— WHAT TO WORK ON —
Output each record below exactly, leaving any picture out of the copy.

Stored data:

▼

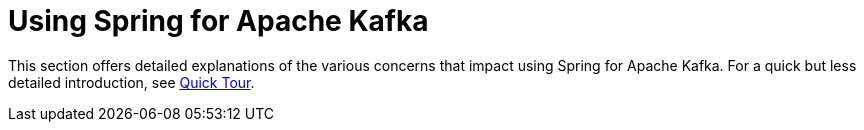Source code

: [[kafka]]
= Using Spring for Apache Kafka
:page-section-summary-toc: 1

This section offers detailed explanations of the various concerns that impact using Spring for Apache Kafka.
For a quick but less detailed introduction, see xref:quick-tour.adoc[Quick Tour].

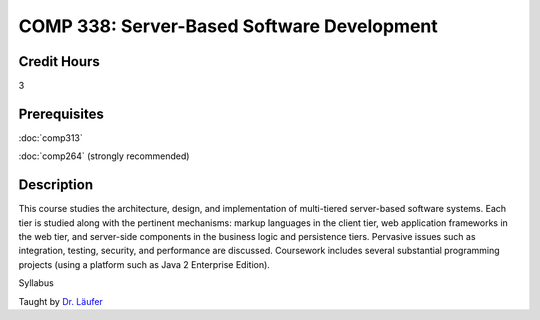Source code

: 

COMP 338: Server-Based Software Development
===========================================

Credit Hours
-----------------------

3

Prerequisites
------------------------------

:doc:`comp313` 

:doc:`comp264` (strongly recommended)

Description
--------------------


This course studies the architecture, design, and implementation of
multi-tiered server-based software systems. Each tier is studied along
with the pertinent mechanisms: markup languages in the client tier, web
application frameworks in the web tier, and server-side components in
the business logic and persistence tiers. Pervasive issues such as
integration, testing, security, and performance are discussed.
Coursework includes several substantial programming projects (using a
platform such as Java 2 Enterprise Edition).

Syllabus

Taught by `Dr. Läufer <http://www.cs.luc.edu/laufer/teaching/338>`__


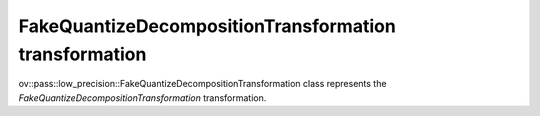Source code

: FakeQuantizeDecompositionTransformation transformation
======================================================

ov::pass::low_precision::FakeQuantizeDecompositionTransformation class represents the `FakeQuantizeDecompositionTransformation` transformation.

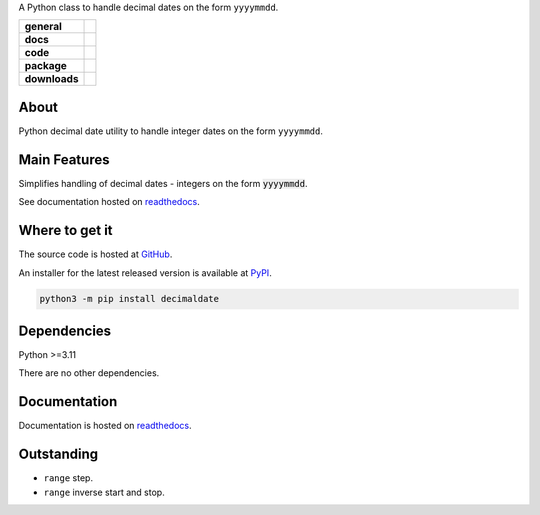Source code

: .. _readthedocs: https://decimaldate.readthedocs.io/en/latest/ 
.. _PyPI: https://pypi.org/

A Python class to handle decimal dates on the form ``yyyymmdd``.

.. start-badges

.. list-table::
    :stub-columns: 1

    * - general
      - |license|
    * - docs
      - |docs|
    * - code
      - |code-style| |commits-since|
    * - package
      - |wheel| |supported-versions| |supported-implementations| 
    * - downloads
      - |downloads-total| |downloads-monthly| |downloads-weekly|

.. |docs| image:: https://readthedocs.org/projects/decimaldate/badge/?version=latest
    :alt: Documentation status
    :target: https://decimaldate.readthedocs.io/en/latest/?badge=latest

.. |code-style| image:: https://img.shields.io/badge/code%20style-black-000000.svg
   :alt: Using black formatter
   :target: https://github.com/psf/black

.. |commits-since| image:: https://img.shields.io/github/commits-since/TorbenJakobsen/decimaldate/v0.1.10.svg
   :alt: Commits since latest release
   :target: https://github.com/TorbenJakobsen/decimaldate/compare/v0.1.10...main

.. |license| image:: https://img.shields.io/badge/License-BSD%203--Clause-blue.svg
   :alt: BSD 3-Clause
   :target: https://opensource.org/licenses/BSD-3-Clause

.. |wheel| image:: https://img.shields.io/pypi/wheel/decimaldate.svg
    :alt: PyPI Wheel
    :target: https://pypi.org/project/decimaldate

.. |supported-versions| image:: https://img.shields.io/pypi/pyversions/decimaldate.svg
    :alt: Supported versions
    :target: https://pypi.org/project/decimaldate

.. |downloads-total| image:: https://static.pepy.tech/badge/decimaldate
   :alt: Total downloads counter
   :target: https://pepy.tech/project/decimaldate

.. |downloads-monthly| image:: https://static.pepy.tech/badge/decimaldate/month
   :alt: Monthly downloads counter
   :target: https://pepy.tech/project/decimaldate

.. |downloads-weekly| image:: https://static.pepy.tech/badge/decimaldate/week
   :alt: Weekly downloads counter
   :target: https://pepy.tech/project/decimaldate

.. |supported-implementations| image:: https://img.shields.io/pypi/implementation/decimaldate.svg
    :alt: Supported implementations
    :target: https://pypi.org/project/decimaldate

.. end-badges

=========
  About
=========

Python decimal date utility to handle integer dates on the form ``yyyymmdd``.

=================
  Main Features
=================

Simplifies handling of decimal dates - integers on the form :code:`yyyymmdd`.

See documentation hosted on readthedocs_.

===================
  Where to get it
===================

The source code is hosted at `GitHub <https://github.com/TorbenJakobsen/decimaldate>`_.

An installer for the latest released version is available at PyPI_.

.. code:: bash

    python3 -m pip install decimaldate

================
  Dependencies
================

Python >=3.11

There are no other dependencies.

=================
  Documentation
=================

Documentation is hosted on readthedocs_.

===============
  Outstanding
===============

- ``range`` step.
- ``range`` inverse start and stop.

▲

— ANSWER FOR THIS EXERCISE —
Source code

: [[kafka]]
= Using Spring for Apache Kafka
:page-section-summary-toc: 1

This section offers detailed explanations of the various concerns that impact using Spring for Apache Kafka.
For a quick but less detailed introduction, see xref:quick-tour.adoc[Quick Tour].

Source code

: 

COMP 338: Server-Based Software Development
===========================================

Credit Hours
-----------------------

3

Prerequisites
------------------------------

:doc:`comp313` 

:doc:`comp264` (strongly recommended)

Description
--------------------


This course studies the architecture, design, and implementation of
multi-tiered server-based software systems. Each tier is studied along
with the pertinent mechanisms: markup languages in the client tier, web
application frameworks in the web tier, and server-side components in
the business logic and persistence tiers. Pervasive issues such as
integration, testing, security, and performance are discussed.
Coursework includes several substantial programming projects (using a
platform such as Java 2 Enterprise Edition).

Syllabus

Taught by `Dr. Läufer <http://www.cs.luc.edu/laufer/teaching/338>`__


Source code

: FakeQuantizeDecompositionTransformation transformation
======================================================

ov::pass::low_precision::FakeQuantizeDecompositionTransformation class represents the `FakeQuantizeDecompositionTransformation` transformation.

Source code

: .. _readthedocs: https://decimaldate.readthedocs.io/en/latest/ 
.. _PyPI: https://pypi.org/

A Python class to handle decimal dates on the form ``yyyymmdd``.

.. start-badges

.. list-table::
    :stub-columns: 1

    * - general
      - |license|
    * - docs
      - |docs|
    * - code
      - |code-style| |commits-since|
    * - package
      - |wheel| |supported-versions| |supported-implementations| 
    * - downloads
      - |downloads-total| |downloads-monthly| |downloads-weekly|

.. |docs| image:: https://readthedocs.org/projects/decimaldate/badge/?version=latest
    :alt: Documentation status
    :target: https://decimaldate.readthedocs.io/en/latest/?badge=latest

.. |code-style| image:: https://img.shields.io/badge/code%20style-black-000000.svg
   :alt: Using black formatter
   :target: https://github.com/psf/black

.. |commits-since| image:: https://img.shields.io/github/commits-since/TorbenJakobsen/decimaldate/v0.1.10.svg
   :alt: Commits since latest release
   :target: https://github.com/TorbenJakobsen/decimaldate/compare/v0.1.10...main

.. |license| image:: https://img.shields.io/badge/License-BSD%203--Clause-blue.svg
   :alt: BSD 3-Clause
   :target: https://opensource.org/licenses/BSD-3-Clause

.. |wheel| image:: https://img.shields.io/pypi/wheel/decimaldate.svg
    :alt: PyPI Wheel
    :target: https://pypi.org/project/decimaldate

.. |supported-versions| image:: https://img.shields.io/pypi/pyversions/decimaldate.svg
    :alt: Supported versions
    :target: https://pypi.org/project/decimaldate

.. |downloads-total| image:: https://static.pepy.tech/badge/decimaldate
   :alt: Total downloads counter
   :target: https://pepy.tech/project/decimaldate

.. |downloads-monthly| image:: https://static.pepy.tech/badge/decimaldate/month
   :alt: Monthly downloads counter
   :target: https://pepy.tech/project/decimaldate

.. |downloads-weekly| image:: https://static.pepy.tech/badge/decimaldate/week
   :alt: Weekly downloads counter
   :target: https://pepy.tech/project/decimaldate

.. |supported-implementations| image:: https://img.shields.io/pypi/implementation/decimaldate.svg
    :alt: Supported implementations
    :target: https://pypi.org/project/decimaldate

.. end-badges

=========
  About
=========

Python decimal date utility to handle integer dates on the form ``yyyymmdd``.

=================
  Main Features
=================

Simplifies handling of decimal dates - integers on the form :code:`yyyymmdd`.

See documentation hosted on readthedocs_.

===================
  Where to get it
===================

The source code is hosted at `GitHub <https://github.com/TorbenJakobsen/decimaldate>`_.

An installer for the latest released version is available at PyPI_.

.. code:: bash

    python3 -m pip install decimaldate

================
  Dependencies
================

Python >=3.11

There are no other dependencies.

=================
  Documentation
=================

Documentation is hosted on readthedocs_.

===============
  Outstanding
===============

- ``range`` step.
- ``range`` inverse start and stop.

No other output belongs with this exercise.